Many common men’s health issues can be prevented with healthy lifestyle choices including: 

  • Avoiding Tobacco: If you currently smoke or chew, you can dramatically reduce your risk of lung disease if you quit. If you need help quitting, your doctor may be able to help.
  • Eating a Healthy Diet: Focus on lean protein sources such as fish and skinless chicken breasts, vegetables, fruits, and whole grains. Limit foods with high amounts of saturated fat and sodium such as fried foods.
  • Being Active: Regular exercise can help you control obesity, lower your risk of heart disease, and prevent certain types of cancer. It doesn’t matter what you do, whether it be jogging or playing tennis. The important thing is that you enjoy your activity so you do it regularly.
  • Maintaining a Healthy Weight: Obesity drastically increases your risk of diabetes, heart disease, and certain types of cancer. Losing weight and staying at a healthy weight reduces those risks.
  • Managing Stress: Your immune system may suffer if you’re always on edge or feel like you’re under pressure. Try to find healthy ways to deal with stress or reduce your stress level.

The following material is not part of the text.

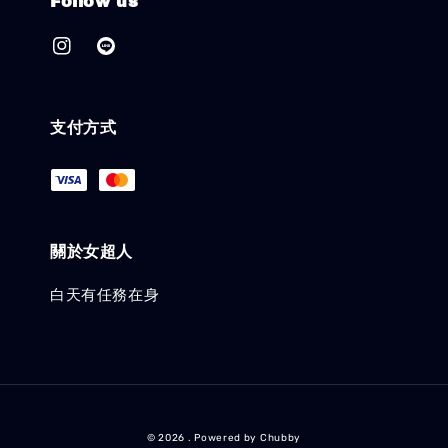
Follow us
支付方式
關於女超人
白天有任務在身
© 2026 . Powered by Chubby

Take Advantage of Medicare Preventative Services

Many common men’s health issues become more likely as you age. Thankfully, for those eligible, Medicare includes many preventative health benefits.

For example, you can make a “Welcome to Medicare” appointment during your first year of coverage. The Welcome to Medicare exam documents your current health conditions and prescriptions so your doctor can assess your needs and make recommendations such as what vaccinations or cancer screenings you need.

After your first year, you can make Annual Wellness Visits every year to make sure you stay on track and to catch any new red flags.

Many of the most common men’s health problems can be prevented or treated if they’re diagnosed early including diabetes and melanoma, and regular checkups can be a key factor in stopping issues before they become severe.

Your Doctor Is a Valued Resource

Making healthy choices with your diet and lifestyle can help you live longer and happier. One of the best choices you can make is to receive regular checkups with your doctor. Instead of avoiding the doctor, look at your doctor as a valued resource. Talk to your doctor about what concerns you and follow your doctor’s recommendations for optimal health.